Magistrate Judge Carlson recently entered a Memorandum Order wherein he refused to recognize the purported “self-critical analysis privilege” in a case in which over 1,000 Rite Aid assistant store managers allege that they were misclassified as exempt from the Fair Labor Standard Act’s (FLSA) overtime compensation mandates. Rite Aid argued that the self-critical analysis privilege should shield from discovery any documents concerning its voluntary internal assessment of its compliance with the FLSA. Judge Carlson refused to recognize the self-critical analysis privilege as valid within the Third Circuit. Indeed, the Third Circuit in Alaska Elec. Pension Fund v. Pharmacia Corp., 554 F.3d 342, 351 n.12 (3d Cir. 2009) was clear about the validity of the self-critical analysis privilege in the Third Circuit (comprised of Pennsylvania, New Jersey, and Delaware) stating that it “never been recognized by this Court and we see no reason to recognize it now.”
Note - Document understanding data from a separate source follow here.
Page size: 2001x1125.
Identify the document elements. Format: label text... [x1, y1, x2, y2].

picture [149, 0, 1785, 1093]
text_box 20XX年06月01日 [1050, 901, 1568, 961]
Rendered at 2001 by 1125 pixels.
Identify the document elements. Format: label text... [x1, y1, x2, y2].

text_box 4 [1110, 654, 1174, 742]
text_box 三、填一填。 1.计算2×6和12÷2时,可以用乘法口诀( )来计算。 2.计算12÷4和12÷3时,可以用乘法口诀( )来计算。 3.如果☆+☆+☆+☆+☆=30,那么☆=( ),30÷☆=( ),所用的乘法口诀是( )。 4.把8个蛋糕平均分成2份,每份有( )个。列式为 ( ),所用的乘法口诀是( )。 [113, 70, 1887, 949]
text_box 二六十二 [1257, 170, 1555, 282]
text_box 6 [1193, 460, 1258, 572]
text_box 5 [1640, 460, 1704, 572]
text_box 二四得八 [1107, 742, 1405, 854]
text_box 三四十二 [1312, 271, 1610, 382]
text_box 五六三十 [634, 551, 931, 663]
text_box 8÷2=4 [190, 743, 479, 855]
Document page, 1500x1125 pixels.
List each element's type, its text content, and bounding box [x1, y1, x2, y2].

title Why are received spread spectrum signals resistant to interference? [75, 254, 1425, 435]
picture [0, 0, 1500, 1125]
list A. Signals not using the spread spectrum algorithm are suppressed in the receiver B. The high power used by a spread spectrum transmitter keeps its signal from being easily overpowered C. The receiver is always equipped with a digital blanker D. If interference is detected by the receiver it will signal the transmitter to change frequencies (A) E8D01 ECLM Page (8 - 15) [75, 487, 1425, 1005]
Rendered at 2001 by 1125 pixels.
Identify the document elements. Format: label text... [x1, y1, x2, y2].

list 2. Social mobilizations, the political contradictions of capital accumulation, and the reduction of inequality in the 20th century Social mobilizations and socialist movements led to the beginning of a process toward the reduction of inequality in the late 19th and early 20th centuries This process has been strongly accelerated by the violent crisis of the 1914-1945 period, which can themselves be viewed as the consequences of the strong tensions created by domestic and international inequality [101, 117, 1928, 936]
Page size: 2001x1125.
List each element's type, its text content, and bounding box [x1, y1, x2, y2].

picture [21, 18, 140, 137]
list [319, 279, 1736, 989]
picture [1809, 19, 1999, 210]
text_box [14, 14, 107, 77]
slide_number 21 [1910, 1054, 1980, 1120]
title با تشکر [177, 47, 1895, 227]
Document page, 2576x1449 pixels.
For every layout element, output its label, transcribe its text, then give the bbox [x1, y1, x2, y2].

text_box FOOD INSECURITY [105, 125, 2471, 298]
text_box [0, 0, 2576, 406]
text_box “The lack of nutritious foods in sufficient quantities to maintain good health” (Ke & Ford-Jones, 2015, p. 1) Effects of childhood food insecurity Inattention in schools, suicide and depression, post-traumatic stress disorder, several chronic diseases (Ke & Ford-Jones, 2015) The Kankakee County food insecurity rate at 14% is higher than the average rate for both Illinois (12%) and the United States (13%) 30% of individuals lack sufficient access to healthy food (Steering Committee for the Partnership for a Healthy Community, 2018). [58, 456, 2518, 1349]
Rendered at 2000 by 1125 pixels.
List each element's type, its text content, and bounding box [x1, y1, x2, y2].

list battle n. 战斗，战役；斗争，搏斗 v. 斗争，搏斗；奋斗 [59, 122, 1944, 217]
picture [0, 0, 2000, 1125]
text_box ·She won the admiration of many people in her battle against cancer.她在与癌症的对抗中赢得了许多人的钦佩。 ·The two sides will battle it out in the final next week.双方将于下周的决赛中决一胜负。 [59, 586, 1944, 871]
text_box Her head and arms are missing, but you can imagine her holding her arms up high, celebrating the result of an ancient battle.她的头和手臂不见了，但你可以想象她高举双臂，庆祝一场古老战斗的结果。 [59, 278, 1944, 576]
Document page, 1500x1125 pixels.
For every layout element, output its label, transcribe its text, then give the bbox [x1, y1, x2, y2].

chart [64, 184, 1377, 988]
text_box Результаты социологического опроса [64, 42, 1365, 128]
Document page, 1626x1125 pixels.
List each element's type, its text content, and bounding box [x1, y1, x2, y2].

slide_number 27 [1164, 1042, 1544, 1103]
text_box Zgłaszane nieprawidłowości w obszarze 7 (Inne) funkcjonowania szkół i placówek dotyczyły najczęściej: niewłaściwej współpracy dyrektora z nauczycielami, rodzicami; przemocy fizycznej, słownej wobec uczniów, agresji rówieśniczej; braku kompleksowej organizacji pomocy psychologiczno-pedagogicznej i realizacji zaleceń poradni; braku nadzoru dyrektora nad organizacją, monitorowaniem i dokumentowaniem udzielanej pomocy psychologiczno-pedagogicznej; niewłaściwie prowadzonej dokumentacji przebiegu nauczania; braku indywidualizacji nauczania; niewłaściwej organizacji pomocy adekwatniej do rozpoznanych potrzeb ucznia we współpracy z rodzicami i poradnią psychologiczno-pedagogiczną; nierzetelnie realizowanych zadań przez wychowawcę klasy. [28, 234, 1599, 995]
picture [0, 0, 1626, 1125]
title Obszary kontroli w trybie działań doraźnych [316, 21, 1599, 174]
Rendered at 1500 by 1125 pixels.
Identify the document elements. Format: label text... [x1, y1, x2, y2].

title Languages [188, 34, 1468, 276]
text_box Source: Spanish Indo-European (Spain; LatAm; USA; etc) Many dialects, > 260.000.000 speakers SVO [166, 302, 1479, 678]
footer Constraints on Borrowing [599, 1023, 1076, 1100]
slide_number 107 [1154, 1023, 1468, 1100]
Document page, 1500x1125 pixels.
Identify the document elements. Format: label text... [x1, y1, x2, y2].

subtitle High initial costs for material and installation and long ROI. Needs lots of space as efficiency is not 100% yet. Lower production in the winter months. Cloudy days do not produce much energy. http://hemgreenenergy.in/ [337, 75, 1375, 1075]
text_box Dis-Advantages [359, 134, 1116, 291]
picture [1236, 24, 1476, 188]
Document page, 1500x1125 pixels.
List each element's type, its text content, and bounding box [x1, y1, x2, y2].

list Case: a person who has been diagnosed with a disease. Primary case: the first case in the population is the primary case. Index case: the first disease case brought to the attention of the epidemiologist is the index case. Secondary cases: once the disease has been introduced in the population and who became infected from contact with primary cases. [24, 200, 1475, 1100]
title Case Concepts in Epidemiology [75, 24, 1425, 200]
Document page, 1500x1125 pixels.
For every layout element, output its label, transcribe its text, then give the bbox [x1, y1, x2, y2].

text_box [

Moreover, Judge Carlson pointed out that in the limited circumstances where courts have applied such a privilege, it was in the context of where a defendant had prepared mandatory reports at the direction of the government. Further, Judge Carlson declined to recognize that the self-critical analysis privilege should exist under federal common law. Thus, Judge Carlson held that the privilege would not apply in this case.
In an FLSA action where liquidated damages are being sought, it is imperative that plaintiffs are able to request documents concerning whether a defendant’s violations of the FLSA were “willful” – a necessary requirement for a recovery of liquidated damages. Of course, a defendant will argue that even if it did violate the FLSA, its conduct was not willful; but this defense admits the potent relevance of documents concerning a defendant’s willful violations of the FLSA . Accordingly, this is why courts have often opined that a defendant cannot assert the use of a “privilege as both a sword and a shield” to prevent the production of documents. See Nguyen v. Excel Corporation, 197 F.3d 200, 207 n. 18 (5th Cir. 1999).
In this case, Plaintiffs allege that despite their job titles at Rite Aid of “Assistant Store Manager,” their primary duty did not involve management of the store and that they did not otherwise meet any of the overtime exemptions under federal law. As such, the Rite Aid Assistant Store Managers in this case allege that they were not properly compensated for overtime hours worked over forty within a single workweek.